Message received, and as I said, I stepped back, maybe too far back, but far enough to BREATHE. I WILL hit 6 months this coming week and I WILL celebrate it and return to a now-modified schedule, as I try to get my vehicle back on track.
Back to the subject. The psychiatrist thinks that if I hear voices (even though they are my own), I should be on medication. I told him to shove his medication. He was not pleased, but yielded to MY position. I am doing fine on my own and have a therapist to sort my issues out with (so the voices would go away), but it makes for interesting theater sexually.
I am enjoying exploring my own 50 shades of grey, and will determine if pain equals pleasure or punishment does or what. I also have an outlet for provocative Vanessa to go out and play, perhaps even get into trouble. I needed to be cautious with her behavior. Ariana, who is the hyper-conservative, old-school morality, sophisticated and sagacious one, makes for an intriguing character in the bedroom.
I am fueling my sexual freedom in a safe environment.

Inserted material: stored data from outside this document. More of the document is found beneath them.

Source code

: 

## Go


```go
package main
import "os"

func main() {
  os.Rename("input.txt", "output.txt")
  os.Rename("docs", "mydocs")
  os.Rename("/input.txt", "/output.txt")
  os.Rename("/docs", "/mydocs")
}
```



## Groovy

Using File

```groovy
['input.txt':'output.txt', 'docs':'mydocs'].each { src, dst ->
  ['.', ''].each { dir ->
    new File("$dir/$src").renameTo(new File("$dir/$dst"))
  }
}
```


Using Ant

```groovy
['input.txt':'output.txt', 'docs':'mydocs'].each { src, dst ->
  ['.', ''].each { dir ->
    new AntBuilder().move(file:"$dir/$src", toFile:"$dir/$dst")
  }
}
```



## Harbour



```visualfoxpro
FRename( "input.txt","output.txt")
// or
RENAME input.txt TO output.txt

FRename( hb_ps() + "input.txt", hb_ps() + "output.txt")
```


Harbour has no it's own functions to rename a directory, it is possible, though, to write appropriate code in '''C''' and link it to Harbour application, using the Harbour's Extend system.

I know there will be a cost or consequences for my actions, however, I am accountable and unafraid to push this at this time. If I am ever to be truly free of the past, now is the time for me to let it all go and discover another piece to the puzzle; another shard of glass which will reflect if there is harm to be healed or just an unknown avenue of investigation and analysis.
Now. I know the best way to start is to allow Vanessa to take over and probe; as I know that Ariana has done the reconnaissance work. They put Tristesse in the time out corner for awhile.
First dinner, then TV, then sex. How typical. BUT…there is a NEW guy in town; he makes this game more interesting.
I will share the results with you later if you want to know. I am putting the grief work aside long enough to enjoy something.